А тут «стоял, смотрел, как ты идёшь»…
– У меня кофе, горячий ещё, будешь?
– Можно, почему нет. А у тебя, и правда, всё в порядке?
– Правда.
– А где Ниночка с Георгием? Они не будут кофе? А дети где? – спросила она оглядываясь. – Ахмед, что происходит?
– Ниночка с Георгием уехали в Москву и забрали детей. Они очень беспокоятся о нас и решили, что нам надо побыть одним, чтобы объясниться и примириться.
– Я не…
– Или объясниться и расстаться, что более вероятно, и перестать мучить друг друга. – не дав ей сказать, закончил Ахмед. Анжела сидела, опустив голову. Он подал ей чашку с ароматным напитком: – Пей кофе.

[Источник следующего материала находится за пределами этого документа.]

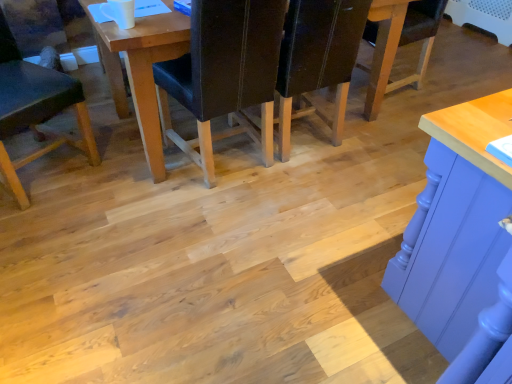
Locate an element on the screen. This screenshot has height=384, width=512. vacant area that is in front of wooden table at center is located at coordinates (226, 254).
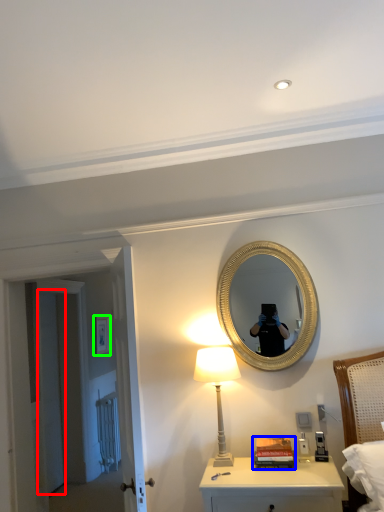
Question: Which object is the farthest from door (highlighted by a red box)? Choose among these: book (highlighted by a blue box) or picture frame (highlighted by a green box).

Choices:
 (A) book
 (B) picture frame

Answer: (A)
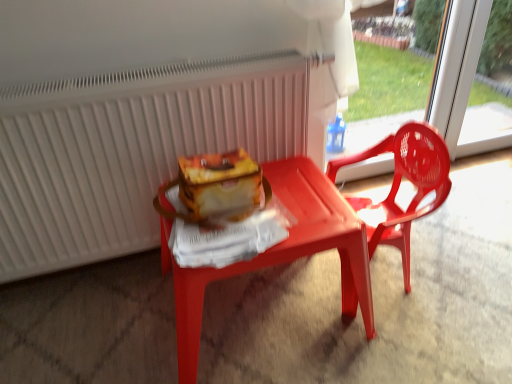
The height and width of the screenshot is (384, 512). I want to click on vacant area on top of matte plastic table at center (from a real-world perspective), so click(272, 207).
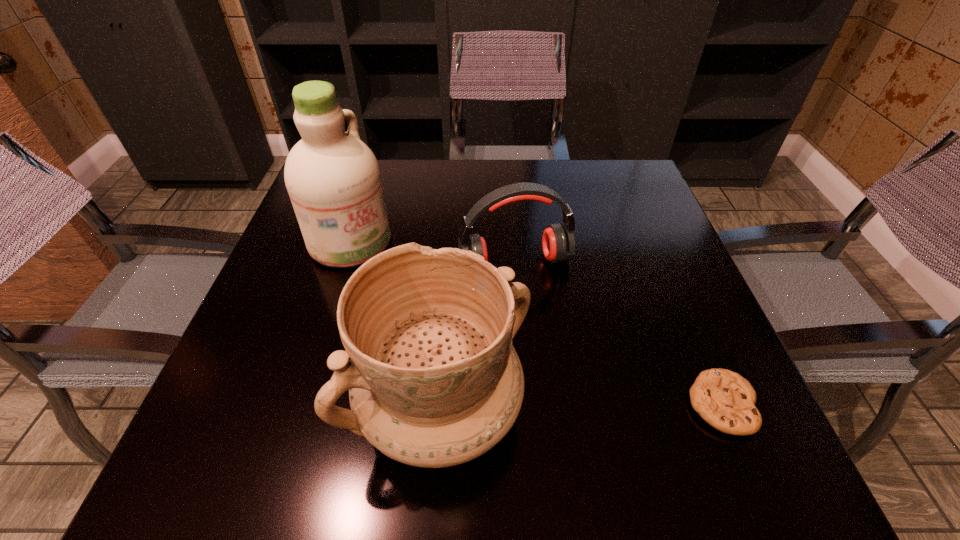
Select which object is the third closest to the tallest object. Please provide its 2D coordinates. Your answer should be formatted as a tuple, i.e. [(x, y)], where the tuple contains the x and y coordinates of a point satisfying the conditions above.

[(724, 399)]

Where is `vacant position in the image that satisfies the following two spatial constraints: 1. on the front side of the rightmost object; 2. on the right side of the tallest object`? The height and width of the screenshot is (540, 960). vacant position in the image that satisfies the following two spatial constraints: 1. on the front side of the rightmost object; 2. on the right side of the tallest object is located at coordinates (299, 404).

Find the location of a particular element. The width and height of the screenshot is (960, 540). vacant region that satisfies the following two spatial constraints: 1. on the back side of the pottery; 2. on the left side of the cookie is located at coordinates (442, 404).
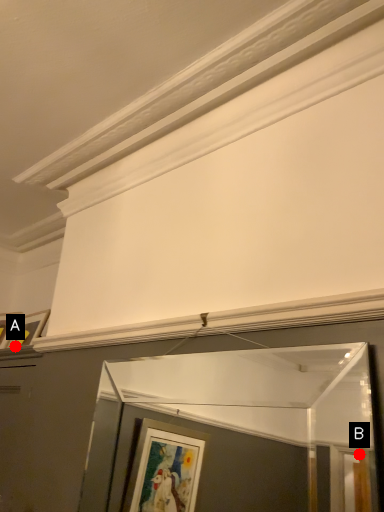
Question: Two points are circled on the image, labeled by A and B beside each circle. Which point is closer to the camera?

Choices:
 (A) A is closer
 (B) B is closer

Answer: (A)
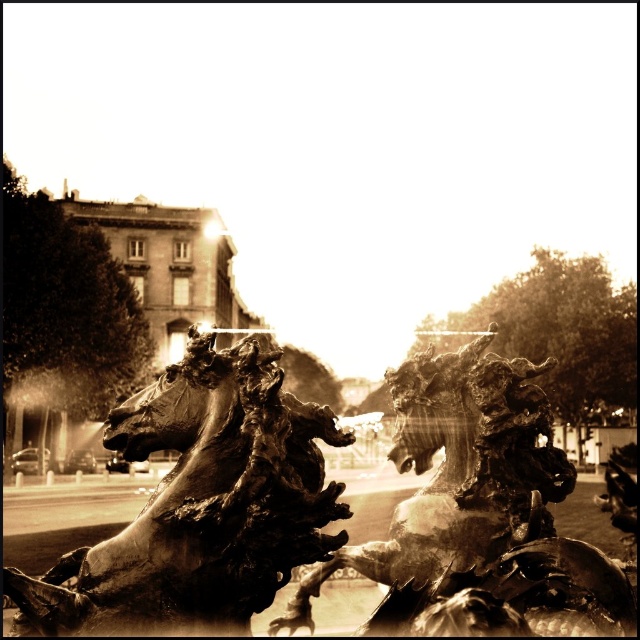
Question: Among these objects, which one is farthest from the camera?

Choices:
 (A) bronze horse at center
 (B) bronze dragon at center

Answer: (B)

Question: Which point appears farthest from the camera in this image?

Choices:
 (A) (449, 531)
 (B) (68, 576)

Answer: (A)

Question: Is bronze horse at center to the right of bronze dragon at center from the viewer's perspective?

Choices:
 (A) no
 (B) yes

Answer: (A)

Question: Does bronze horse at center appear under bronze dragon at center?

Choices:
 (A) no
 (B) yes

Answer: (A)

Question: Is bronze horse at center smaller than bronze dragon at center?

Choices:
 (A) no
 (B) yes

Answer: (A)

Question: Which point is farther to the camera?

Choices:
 (A) click(x=435, y=532)
 (B) click(x=196, y=396)

Answer: (A)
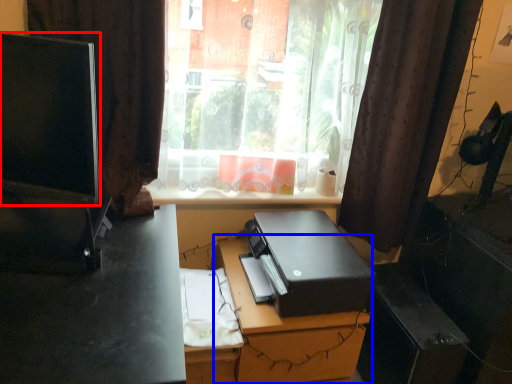
Question: Which of the following is the farthest to the observer, computer monitor (highlighted by a red box) or computer desk (highlighted by a blue box)?

Choices:
 (A) computer monitor
 (B) computer desk

Answer: (B)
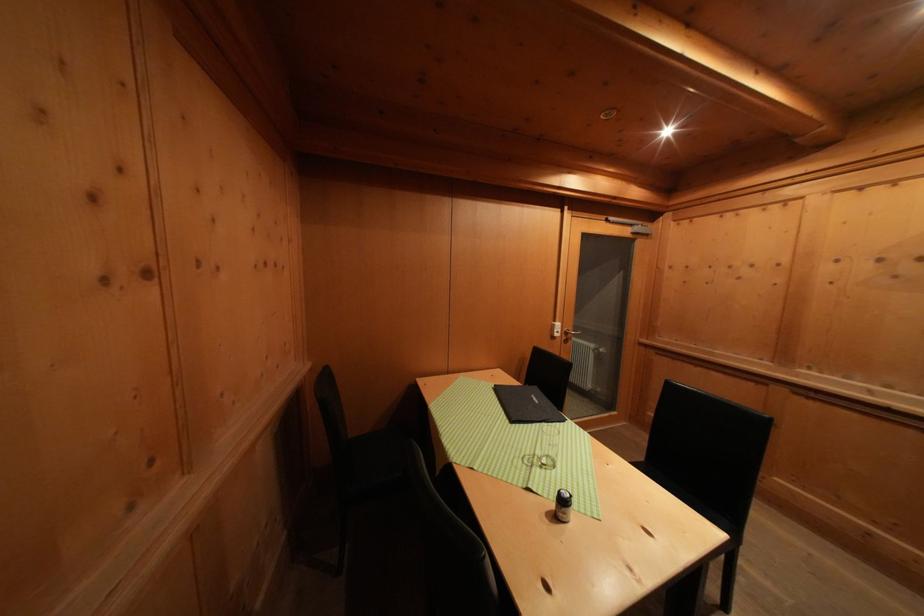
Image resolution: width=924 pixels, height=616 pixels. I want to click on small black shaker, so [x=563, y=506].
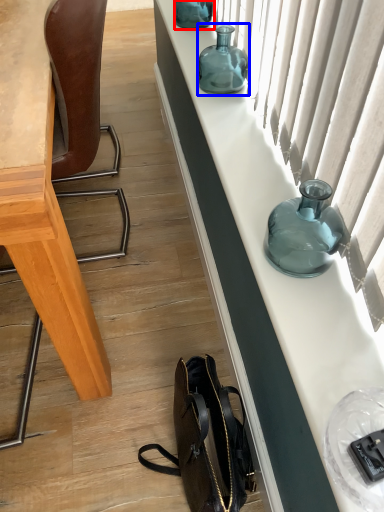
Question: Which point is closer to the camera, bottle (highlighted by a red box) or bottle (highlighted by a blue box)?

Choices:
 (A) bottle
 (B) bottle

Answer: (B)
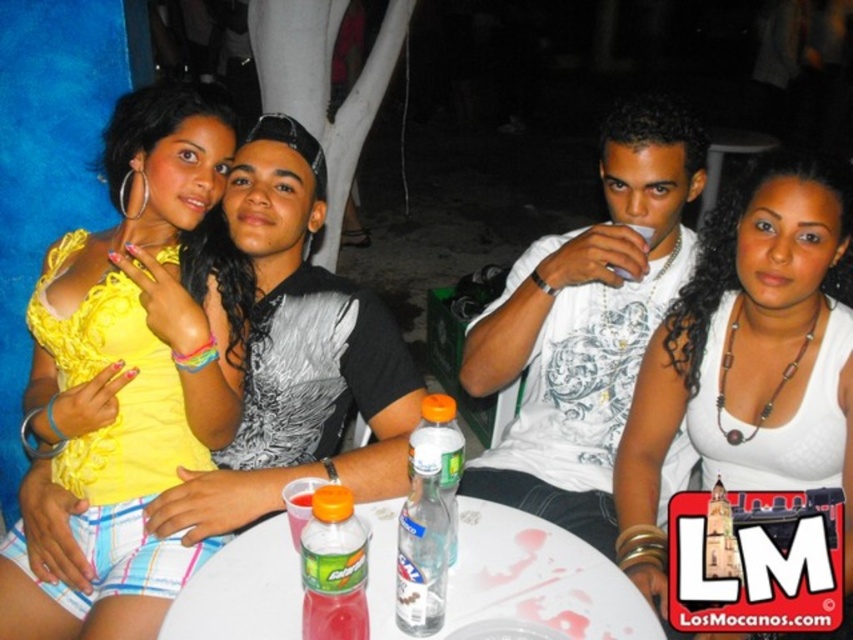
Which is more to the right, yellow woven tank top at upper left or white matte tank top at center?

white matte tank top at center

Between yellow woven tank top at upper left and white matte tank top at center, which one has less height?

With less height is white matte tank top at center.

Describe the element at coordinates (135, 308) in the screenshot. I see `yellow woven tank top at upper left` at that location.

– Я не знаю, что и сказать…
– А ничего не говори. Ты думаешь, я не вижу ничего. Ты избегаешь меня и даже тяготишься будто. – она молчала, не возражала. – Да и мне очень сложно …
– Прости.
– Уже простил. Нам в любом случае придётся общаться, ради Имада, да?
– Да. – она удивлённо посмотрела на него.
– У меня есть предложение. Если ты не против, то все долгие переговоры и объяснения оставим на послезавтра, на вечер перед твоим отъездом, а пока просто отдохнём. Как тебе?
– Я не уверена, что получится. Это будет сложно.
– Получится! Будет сложно, если усложнять. Есть такой закон жизни: всё что увеличиваешь – увеличивается, а уменьшаешь – уменьшается. Это касается и проблем. Я просто устал, и мне надо отдохнуть. И я не собираюсь тебя удерживать, поверь, я сам пришёл к выводу, что так будет лучше для всех. Но тут так хорошо! Отдохнём напоследок?
– Ты меня поставил перед фактом, как обычно.
– Нет, почему? Во-первых, меня самого поставили перед фактом. Наши дорогие друзья решили всё сами в этот раз.
– А ты просто послушался? Ахмед! Не смеши меня, послушание не твоя черта.
– Анжела, а чего ты так разозлилась? Тебе невыносимо побыть со мной наедине пару дней?!
– Знаешь, об этом раньше надо было думать. Ты знаешь, что я человек достаточно замкнутый, а вся наша рваная и недолгая совместная жизнь была как на арене столичного цирка. Теперь ты вспомнил про уединение!
– В смысле?
– В смысле, что семья это там, где двое и у них есть друзья и знакомые. В нашей ситуации двое – это ты и Георгий. Семья твоя в Ливане, а мы все знакомые. И именно с ним ты бываешь наедине и говоришь о личном. И именно с членами своей настоящей семьи ты откровенен. А мне можно сообщать свои решения не объясняясь.
– Не говори ерунду! Там было много такого, что невозможно объяснить по телефону. А когда я приехал, ты держалась очень холодно и не пожелала слушать. А про Георгия, вообще, просто глупость! Он мой друг!